The cause was apparently a heart attack, his mother, Delores Cummings, said from her home in Johnstown, Pa. Preliminary results of an autopsy on Wednesday were inconclusive, said Grace Burgess, a spokeswoman for the chief medical examiner.
When the Knicks signed Cummings as a free agent before the 1984-85 season, he was coming off two seasons with the Dallas Mavericks in which he routinely scored in double figures after three seasons with the Milwaukee Bucks.
The Knicks gave him a four-year deal worth more than $2 million. Dave DeBusschere, their director of basketball operations at the time, said Cummings gave the team “a dimension we have long lacked, a big strong body.”

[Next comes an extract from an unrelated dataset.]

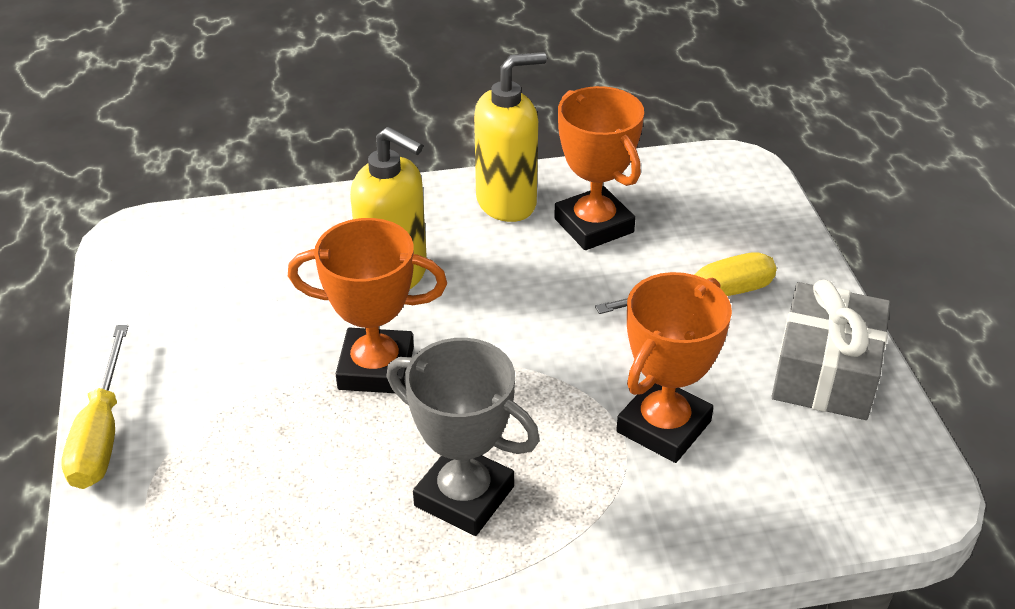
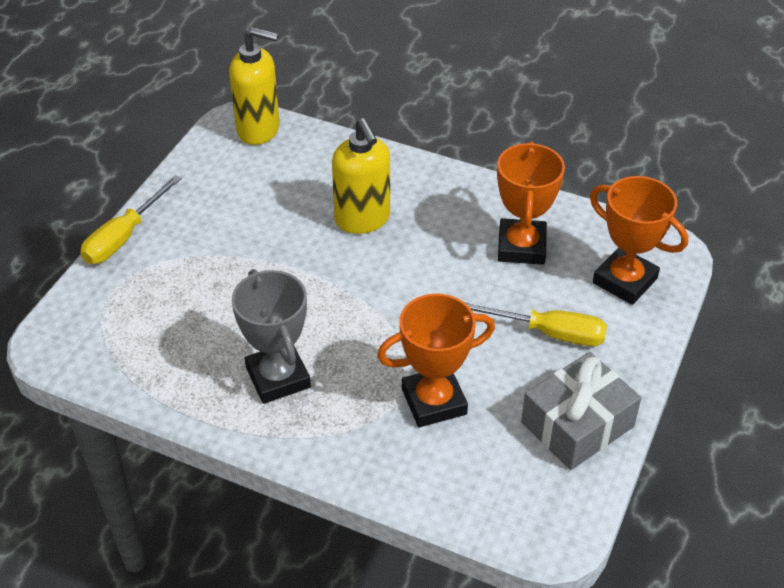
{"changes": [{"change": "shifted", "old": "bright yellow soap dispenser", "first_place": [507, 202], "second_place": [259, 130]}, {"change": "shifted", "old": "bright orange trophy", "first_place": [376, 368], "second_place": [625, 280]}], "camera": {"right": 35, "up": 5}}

Cummings seemed rugged enough at 6 feet 9 inches and 230 pounds, he had a good outside shot and he got his share of rebounds, though he was slow coming down court. He averaged a career-high 15.8 points and more than 8 rebounds in his first season as a Knick, under Coach Hubie Brown.
Only Bernard King had a better scoring average (32.9) on a team that also included Louis Orr, Darrell Walker and Ernie Grunfeld. But Cummings missed all but two of the Knicks’ last 19 games with an ankle injury, and they finished last in the Atlantic Division. In his second Knicks season, he again averaged more than 15 points a game, this time second to the rookie center Patrick Ewing’s 20-point average. But he was injured once more, and his role diminished after that.
He joined the expansion Miami Heat as a free agent before the 1988-89 season, played two seasons for them and then briefly for Utah before retiring with a career average of 9.6 points a game.
Patrick Michael Cummings was born on July 11, 1956, in Johnstown. He was the Metro Conference player of the year in 1979 at the University of Cincinnati and averaged 17.1 points a game with the Bearcats over four seasons. He was picked by the Bucks in the third round of the 1978 .
By February 1987, when he was in his third Knicks season, playing for Brown’s successor, Bob Hill, who liked a fast-paced game hardly suited for Cummings, he expressed his unhappiness.
“The one thing I respected about Hubie was that he may hate your guts, but once the game started everybody got their shot,” he told The New York Times. “Maybe I don’t fit in here, or the coaches don’t think I can play anymore, but I know what I can do.”
He showed the expansion Heat what he could do when he contributed to a modest milestone. On Dec. 14, 1988, Cummings scored 15 points to help lead the Heat past the Los Angeles Clippers, 89-88, for the franchise’s first victory after it opened the season with a then-N.B.A. record 17 consecutive losses.